🫖 Sit and Drink Pennyroyal Tea, Distill the Life that's Inside of Me 🍮
If you've wandered a school supply aisle in the last few weeks, you've probably noticed it: a deep, saturated purple that leans anywhere from bruised-plum to near-indigo, showing up on backpacks, slacks, and, notably, the occasional boy's sneaker without anyone blinking. Fashion editors are calling it royal purple, and it has been staging a comeback since the spring 2026 runways, when Prada, Celine, and Balenciaga all quietly agreed that the color deserved a second act. This isn't the soft lilac or washed lavender that resurfaces every spring like clockwork. This is purple with some weight to it — the kind that reads more like a design decision than a pastel afterthought.
What makes this particular shade interesting is its range. It ranges from a dark, almost magenta-leaning pink on one end to a purple so deep it borders on navy on the other. That elasticity is part of why it's translating so easily across categories that don't usually share shelf space — kids' backpacks, adult tailoring, sneakers, even ties. A color that can shift from cherry-sheen to practically midnight gives retailers a lot of room to work with, and it gives shoppers an excuse to buy the same general hue twice without feeling repetitive.

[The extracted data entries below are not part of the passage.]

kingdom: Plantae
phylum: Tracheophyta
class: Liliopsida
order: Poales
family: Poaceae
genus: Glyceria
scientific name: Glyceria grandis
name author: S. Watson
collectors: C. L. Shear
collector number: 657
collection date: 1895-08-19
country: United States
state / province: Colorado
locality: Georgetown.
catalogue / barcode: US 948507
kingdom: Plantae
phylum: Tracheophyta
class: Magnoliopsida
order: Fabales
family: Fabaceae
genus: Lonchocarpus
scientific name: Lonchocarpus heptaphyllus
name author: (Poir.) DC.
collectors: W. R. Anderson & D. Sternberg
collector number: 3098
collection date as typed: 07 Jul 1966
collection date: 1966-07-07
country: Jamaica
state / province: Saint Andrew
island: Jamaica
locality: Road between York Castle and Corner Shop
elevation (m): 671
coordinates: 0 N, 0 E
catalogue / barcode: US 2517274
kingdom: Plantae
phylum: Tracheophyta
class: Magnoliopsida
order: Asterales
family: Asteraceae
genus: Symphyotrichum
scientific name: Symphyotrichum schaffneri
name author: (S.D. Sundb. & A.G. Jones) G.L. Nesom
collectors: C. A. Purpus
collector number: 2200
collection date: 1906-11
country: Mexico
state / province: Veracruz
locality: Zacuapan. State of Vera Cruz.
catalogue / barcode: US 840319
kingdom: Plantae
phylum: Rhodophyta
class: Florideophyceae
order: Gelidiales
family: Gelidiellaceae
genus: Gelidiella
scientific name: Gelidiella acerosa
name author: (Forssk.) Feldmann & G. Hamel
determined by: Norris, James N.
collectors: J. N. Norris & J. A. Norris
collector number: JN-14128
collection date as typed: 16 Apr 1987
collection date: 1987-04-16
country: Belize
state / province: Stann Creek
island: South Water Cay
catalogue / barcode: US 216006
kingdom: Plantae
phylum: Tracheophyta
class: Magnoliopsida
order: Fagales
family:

Pairing advice varies depending on who's doing the styling: fashion writers keep pushing purple next to butter yellow or lemon for contrast, but the ad campaigns overwhelmingly go with white — a safer, more retail-friendly combination that reads clean on a backpack tag or a shoe box.
That gap between editorial styling and advertising styling is worth contemplating. Yellow-and-purple pairings show up constantly in the trend coverage because they're visually loud and photograph well on a runway or an influencer's feed. But once you get to the actual back-to-school aisle, most of what's on shelves pairs the purple with white — cleaner, more neutral, easier to sell to a parent who doesn't want their kid's backpack to double as a color-theory lesson. It's a good reminder that trending and, "what retailers will actually stock," are related but not identical processes.
If you're shopping for something dressier — a tie for a graduation reception, a pair of sneakers meant to do double duty through early fall — this is a low-risk way to wear the trend without going full color-drenched. A single purple accessory against white or a neutral base hits the note without requiring total commitment. And given how many graduations are on the calendar this cycle, that's a useful bit of timing!